Assigned task → Copy everything in the records exactly; the pictures stay out.

Data under study →

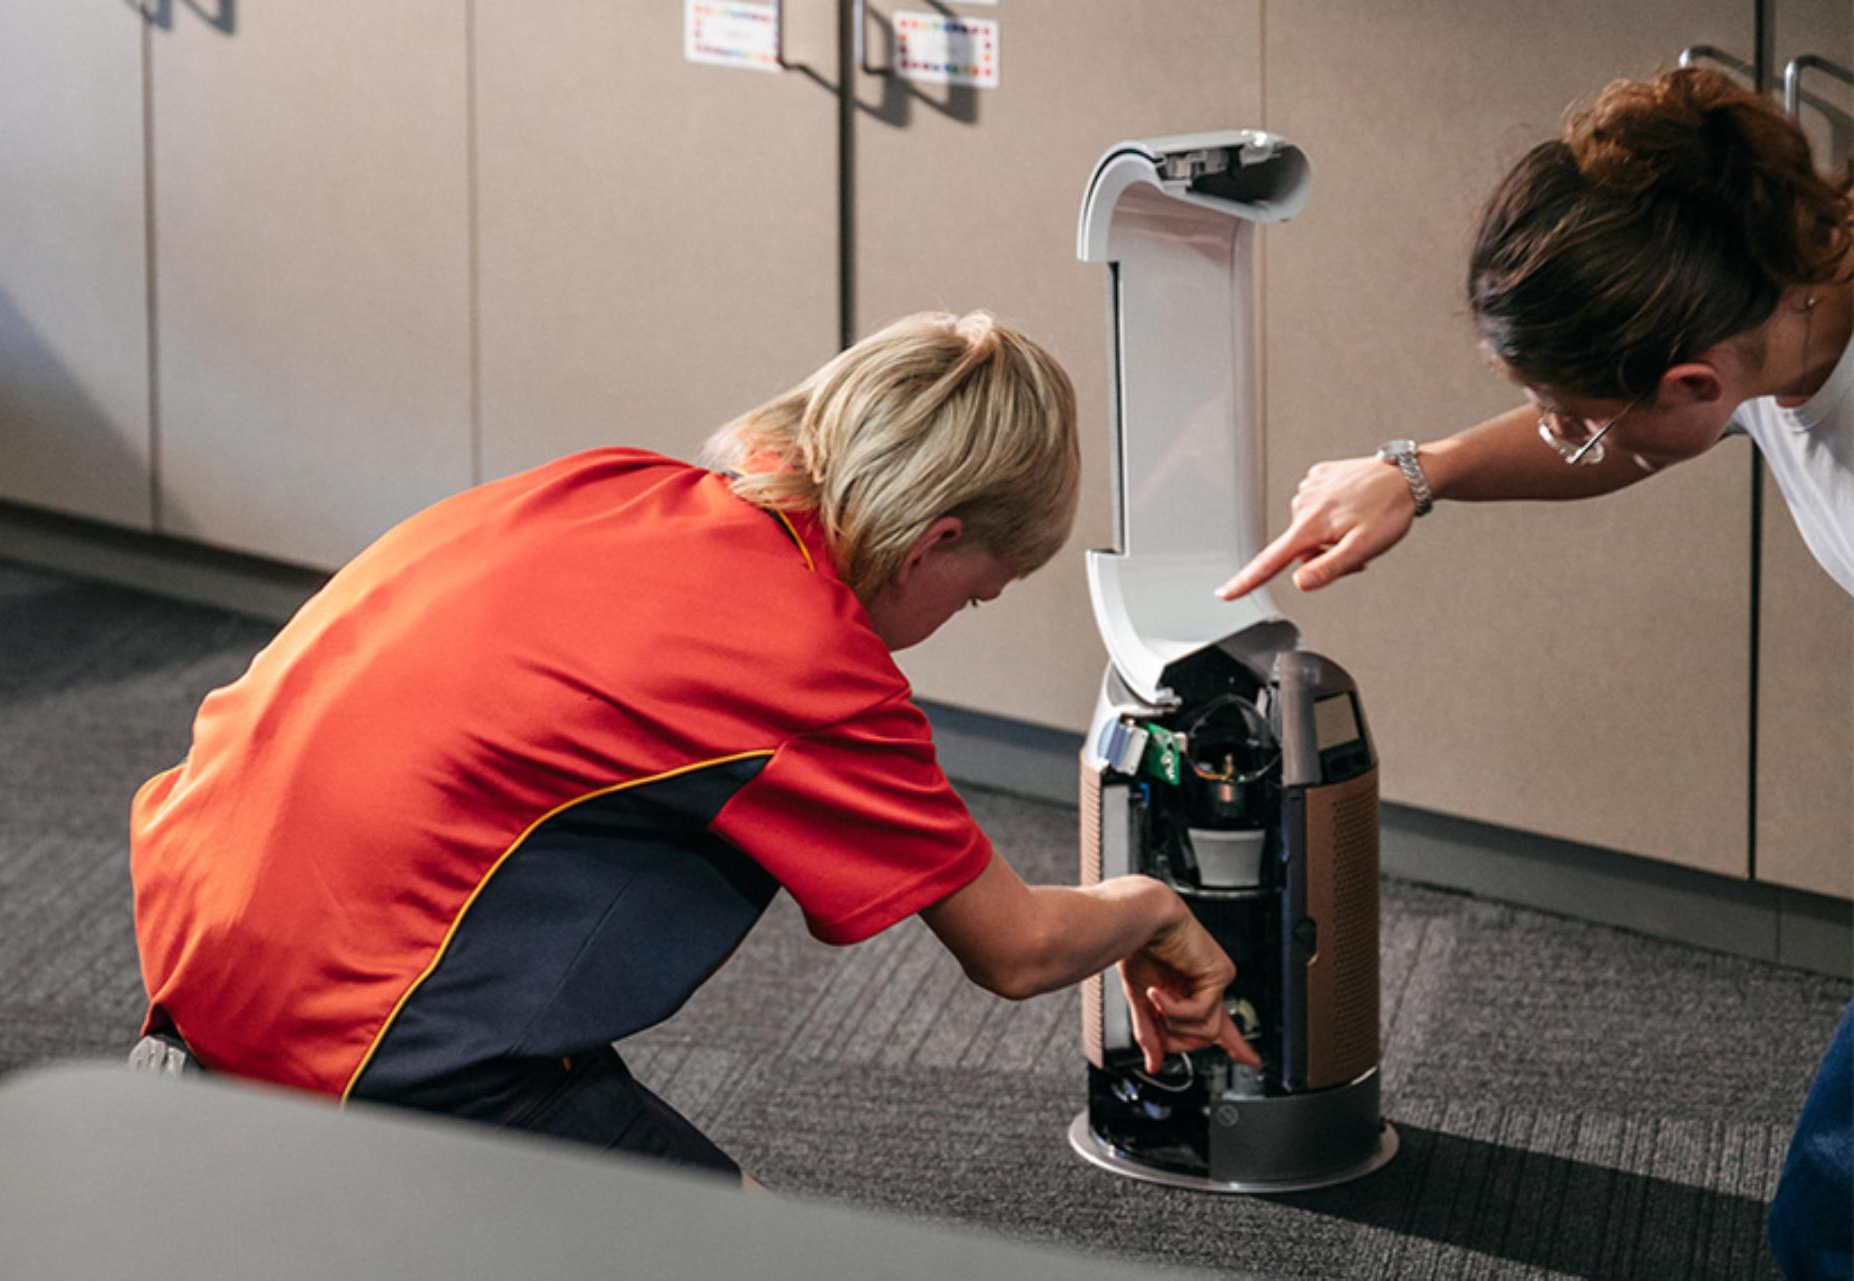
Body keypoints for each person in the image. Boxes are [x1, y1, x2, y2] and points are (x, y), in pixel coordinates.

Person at [131, 310, 1260, 1184]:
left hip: (198, 950)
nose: (966, 614)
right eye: (980, 594)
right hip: (358, 1038)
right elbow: (1012, 950)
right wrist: (1155, 911)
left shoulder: (618, 484)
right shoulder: (803, 656)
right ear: (934, 542)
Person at [1216, 67, 1852, 1280]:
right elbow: (1643, 441)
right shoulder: (1769, 292)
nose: (1570, 435)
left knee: (1831, 1217)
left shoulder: (1750, 333)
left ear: (1695, 383)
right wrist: (1422, 471)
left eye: (1573, 415)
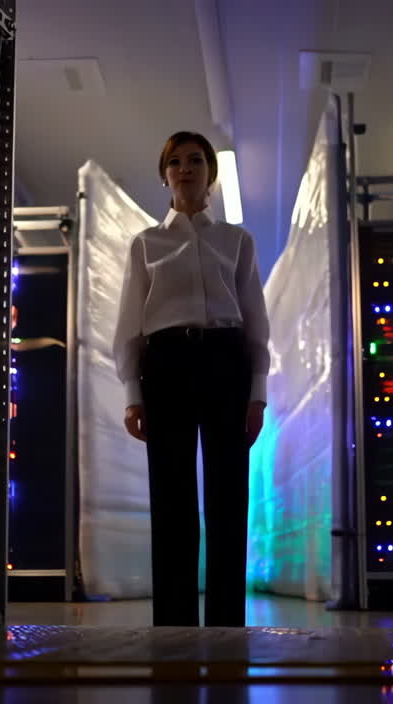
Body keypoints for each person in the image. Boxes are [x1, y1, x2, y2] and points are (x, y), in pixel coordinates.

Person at [112, 131, 270, 627]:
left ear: (210, 175)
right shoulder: (146, 244)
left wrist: (257, 395)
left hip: (226, 363)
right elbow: (129, 326)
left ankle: (226, 624)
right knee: (173, 496)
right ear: (165, 175)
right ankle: (174, 625)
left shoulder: (236, 241)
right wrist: (133, 394)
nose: (185, 168)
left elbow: (255, 321)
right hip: (166, 367)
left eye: (196, 160)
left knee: (228, 495)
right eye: (175, 161)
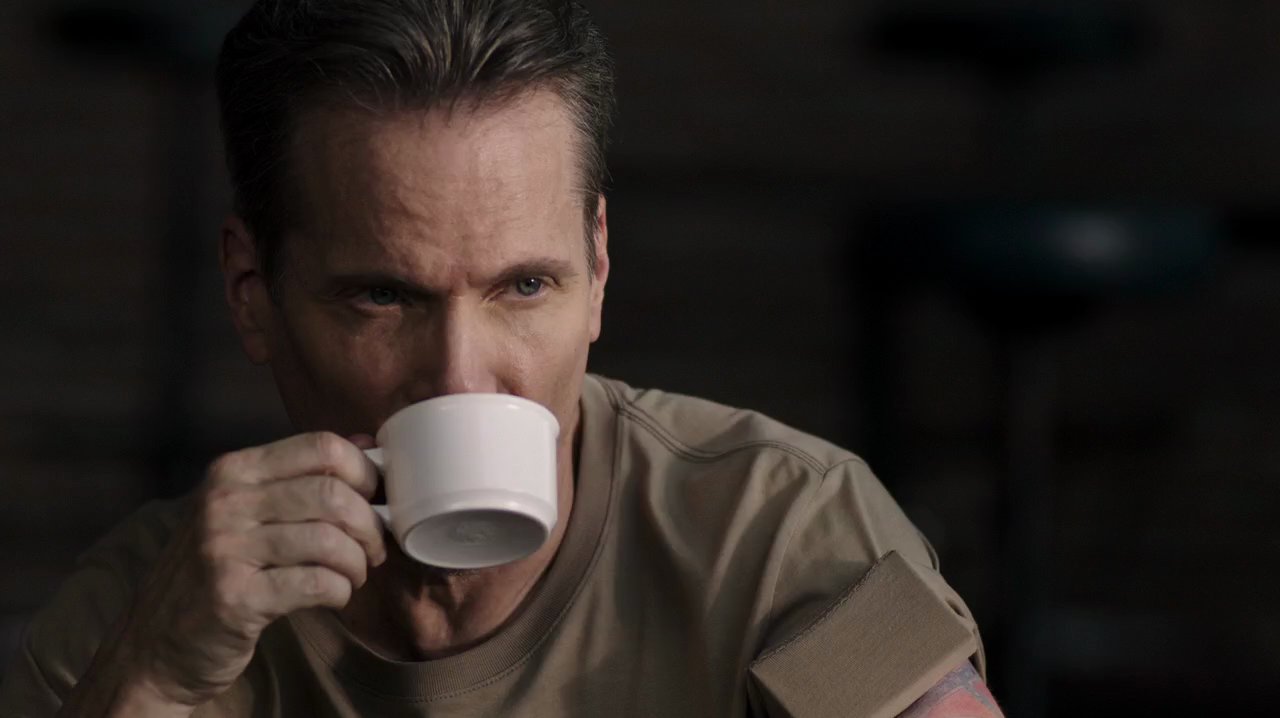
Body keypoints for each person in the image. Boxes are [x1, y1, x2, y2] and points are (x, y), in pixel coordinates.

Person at [0, 1, 1002, 716]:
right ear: (251, 293)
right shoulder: (153, 616)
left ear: (597, 270)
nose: (460, 376)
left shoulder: (773, 530)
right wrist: (153, 682)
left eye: (523, 287)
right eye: (383, 296)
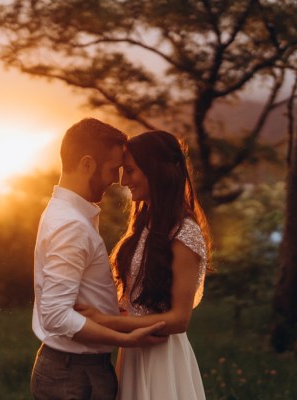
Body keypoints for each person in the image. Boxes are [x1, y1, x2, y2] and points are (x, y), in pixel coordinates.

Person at [30, 118, 167, 400]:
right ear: (87, 164)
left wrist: (115, 309)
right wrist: (124, 339)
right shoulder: (71, 224)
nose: (117, 180)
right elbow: (55, 315)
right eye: (113, 169)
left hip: (76, 371)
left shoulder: (70, 214)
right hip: (74, 376)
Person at [76, 130, 211, 399]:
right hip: (134, 352)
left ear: (156, 171)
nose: (124, 181)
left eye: (131, 171)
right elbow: (137, 300)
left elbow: (179, 319)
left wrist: (106, 321)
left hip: (161, 358)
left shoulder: (184, 232)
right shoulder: (144, 226)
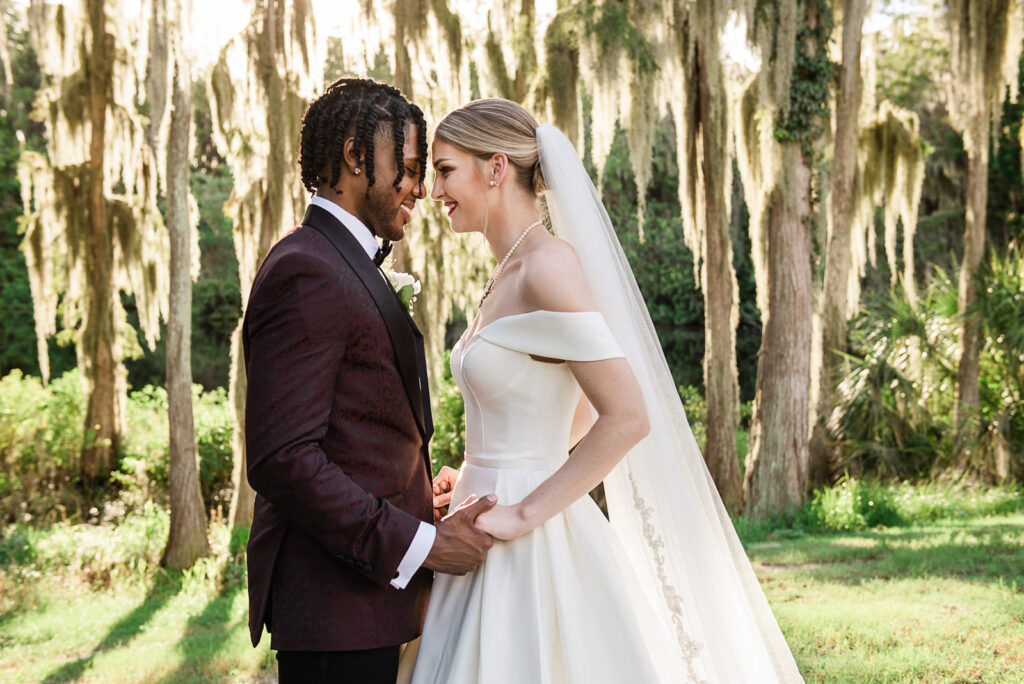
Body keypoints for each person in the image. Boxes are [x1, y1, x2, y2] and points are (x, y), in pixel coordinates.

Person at [400, 99, 805, 683]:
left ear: (494, 168)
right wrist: (476, 474)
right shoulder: (507, 270)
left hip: (525, 532)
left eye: (444, 170)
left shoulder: (547, 266)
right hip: (480, 516)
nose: (434, 191)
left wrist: (522, 510)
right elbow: (578, 410)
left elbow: (627, 415)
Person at [242, 78, 497, 684]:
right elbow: (285, 459)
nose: (420, 188)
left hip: (369, 608)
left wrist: (418, 502)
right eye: (408, 168)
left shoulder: (343, 262)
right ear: (357, 158)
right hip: (337, 615)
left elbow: (354, 434)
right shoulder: (307, 267)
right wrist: (422, 545)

Solution to this problem →
Body keypoints for each person in the image. Boxes are [x1, y1, x2, y2] and points are (x, y), in pixel coordinates.

Person at [131, 310, 1260, 1184]:
left hip: (198, 950)
nose: (966, 614)
right eye: (980, 594)
right hip: (358, 1038)
right elbow: (1012, 950)
right wrist: (1155, 911)
left shoulder: (618, 484)
right shoulder: (803, 656)
right ear: (934, 542)
Person at [1216, 67, 1852, 1280]:
right elbow: (1643, 441)
right shoulder: (1769, 292)
nose: (1570, 435)
left knee: (1831, 1217)
left shoulder: (1750, 333)
left ear: (1695, 383)
right wrist: (1422, 471)
left eye: (1573, 415)
Body keypoints for each person in the image. Boxes are [x1, y1, x2, y2] and points are (x, y), in pixel coordinates.

Person at [112, 131, 270, 627]:
left ear: (210, 175)
right shoulder: (146, 244)
left wrist: (257, 395)
left hip: (226, 363)
right elbow: (129, 326)
left ankle: (226, 624)
right knee: (173, 496)
right ear: (165, 175)
right ankle: (174, 625)
left shoulder: (236, 241)
right wrist: (133, 394)
nose: (185, 168)
left elbow: (255, 321)
right hip: (166, 367)
left eye: (196, 160)
left knee: (228, 495)
right eye: (175, 161)
Body keypoints for each person in the image. Boxes are [x1, y1, x2, y2] and points are (x, y), in pixel coordinates.

Person at [0, 1, 1002, 716]:
right ear: (251, 293)
right shoulder: (153, 616)
left ear: (597, 270)
nose: (460, 376)
left shoulder: (773, 530)
right wrist: (153, 682)
left eye: (523, 287)
right eye: (383, 296)
Body keypoints for each person in the image. Boxes are [x1, y1, x2, y2] and points are (x, y), in pixel coordinates.

Person at [30, 118, 167, 400]:
right ear: (87, 164)
left wrist: (115, 309)
right wrist: (124, 339)
right shoulder: (71, 224)
nose: (117, 180)
right elbow: (55, 315)
right eye: (113, 169)
left hip: (76, 371)
left shoulder: (70, 214)
right hip: (74, 376)
Person at [76, 130, 211, 399]:
right hip: (134, 352)
left ear: (156, 171)
nose: (124, 181)
left eye: (131, 171)
right elbow: (137, 300)
left elbow: (179, 319)
left wrist: (106, 321)
left hip: (161, 358)
left shoulder: (184, 232)
right shoulder: (144, 226)
Body keypoints for each person in the image. Boxes are [x1, y1, x2, y2] and points are (x, y), in pixel coordinates.

Person at [400, 99, 805, 683]:
left ear: (494, 168)
right wrist: (476, 474)
right shoulder: (507, 270)
left hip: (525, 532)
left eye: (444, 170)
left shoulder: (547, 266)
right hip: (480, 516)
nose: (434, 191)
left wrist: (522, 510)
right elbow: (578, 410)
left elbow: (627, 415)
Person at [242, 78, 497, 684]:
right elbow: (285, 459)
nose: (420, 188)
left hip: (369, 608)
left wrist: (418, 502)
right eye: (408, 168)
left shoulder: (343, 262)
right ear: (357, 158)
right hip: (337, 615)
left elbow: (354, 434)
right shoulder: (307, 267)
right wrist: (422, 545)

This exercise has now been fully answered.